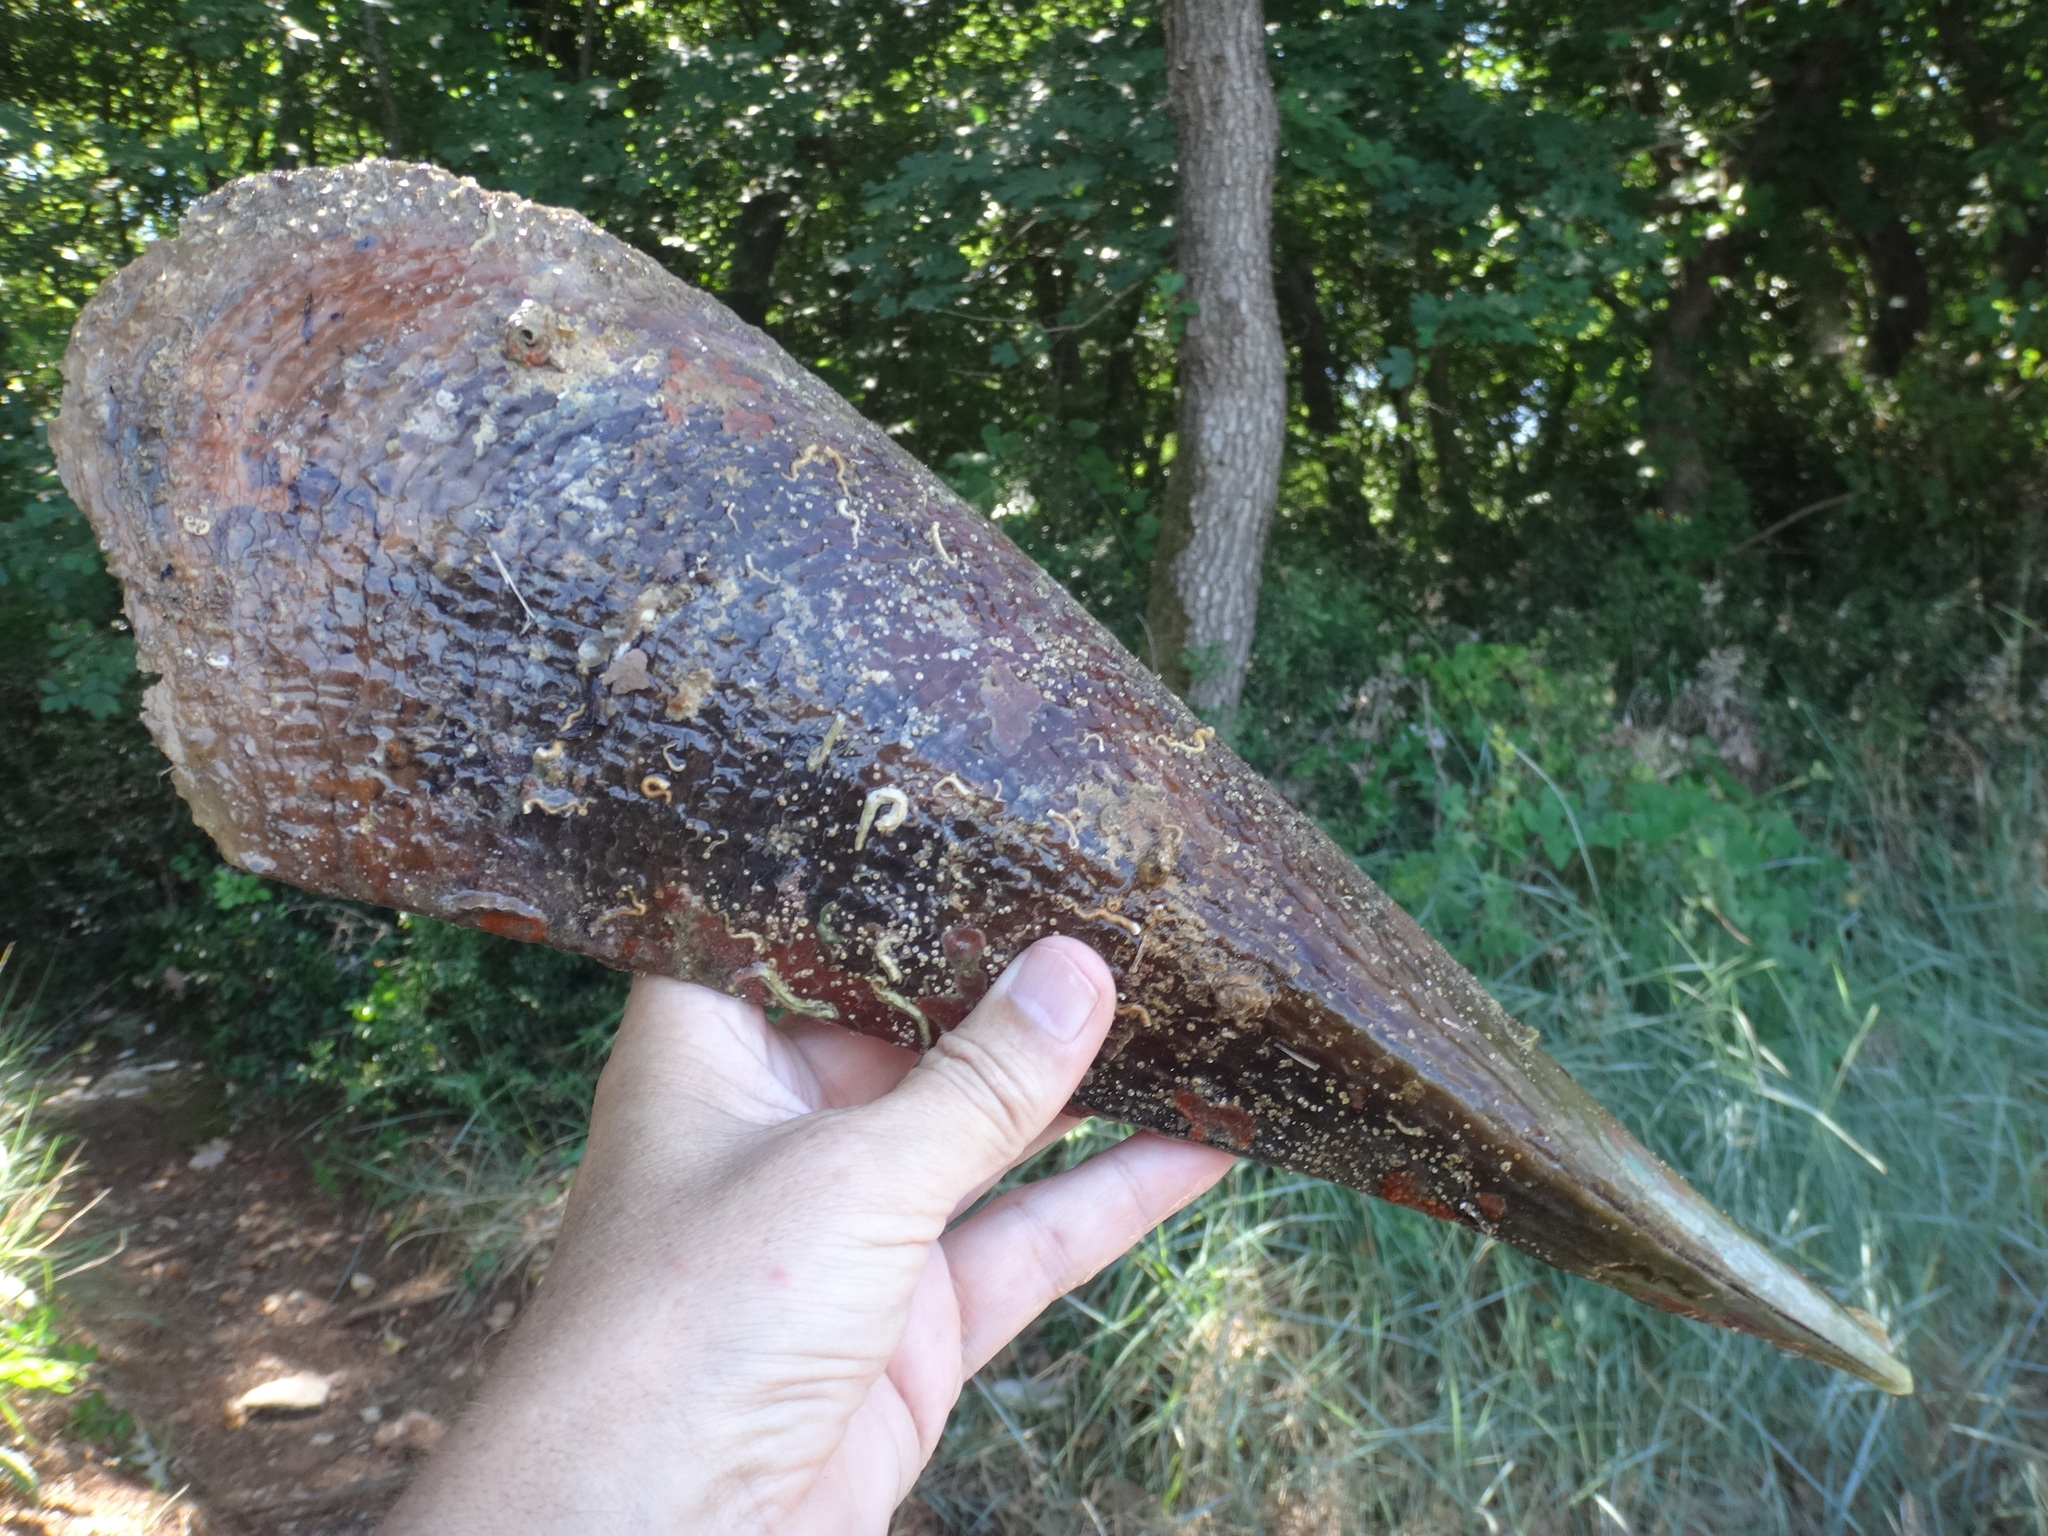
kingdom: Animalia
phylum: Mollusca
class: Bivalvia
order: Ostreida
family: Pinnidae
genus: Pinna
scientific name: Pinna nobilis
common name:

· · · · · · ·

▶ **Do this**:
Rewrite the lines above, changing "scientific name" to "binomial name" and keeping everything else the same. Leave out the pictures.

▶ **Task solution**:
kingdom: Animalia
phylum: Mollusca
class: Bivalvia
order: Ostreida
family: Pinnidae
genus: Pinna
binomial name: Pinna nobilis
common name:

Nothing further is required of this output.